Population Matters, a UK-based charity that campaigns for a “sustainable human population” said it had chosen the couple to receive an award for their “enlightened” decision.

Harry previously told British Vogue he and Meghan would have “maximum” two children. The couple’s son, Archie was born in May 2019, followed by their daughter, Lilibet ‘Lili’ Diana in June this year.

“In choosing and publicly declaring their intention to limit their family to two, the Duke and Duchess of Sussex are helping to ensure a better future for their children and providing a role model for other families,” a spokesperson for Population Matters said.

“Having a smaller family reduces our impact on the Earth, and provides a better chance for all our children, their children and future generations to flourish on a healthy planet.”

The spokesperson added: “We commend the Duke and Duchess for taking this enlightened decision, and for affirming that a smaller family is also a happy family.”

Harry has publicly spoken about climate change and his concern for the future of the earth on a number of occasions.

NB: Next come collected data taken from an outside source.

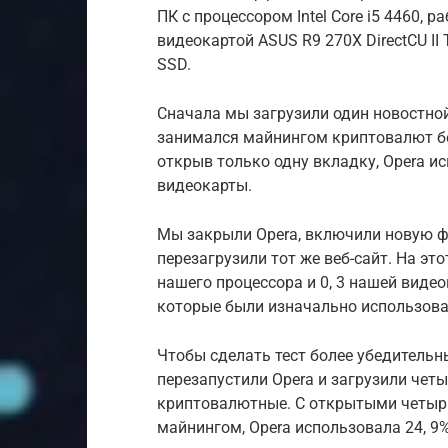
ПК с процессором Intel Core i5 4460, р
видеокартой ASUS R9 270X DirectCU I
SSD.
Сначала мы загрузили один новостной
занимался майнингом криптовалют бе
открыв только одну вкладку, Opera ис
видеокарты.
Мы закрыли Opera, включили новую 
перезагрузили тот же веб-сайт. На это
нашего процессора и 0, 3 нашей виде
которые были изначально использов
Чтобы сделать тест более убедительн
перезапустили Opera и загрузили чет
криптовалютные. С открытыми четырь
майнингом, Opera использовала 24, 9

During an interview published in Vogue’s September 2019 issue, Harry said he had considered the impact of having children on the environment.

“I’ve always thought: this place is borrowed. And, surely, being as intelligent as we all are, or as evolved as we all are supposed to be, we should be able to leave something better behind for the next generation,” he said.

In his documentary on mental health, The Me You Can’t See, which was released in May, Harry described climate change as one of the two “most pressing issues” the world is facing.

“With kids growing up in today’s world, [it’s] pretty depressing right, depending on where you live, your home country is either on fire, it’s either underwater, houses or forests are being flattened,” he said.

Population Matters granted an award to 10 recipients in recognition of their efforts to mark the UN’s World Population Day on Saturday.

Other winners include Emma Gannon, the author of Olive, a novel that addresses the choice to be childfree, Nairashe Maritsa, a teenager fighting child marriage in Zimbabwe and Wendo Aszed, the founder of a women’s empowerment project in rural Kenya.

Each winner will be offered £500 to donate to a charity of their choice.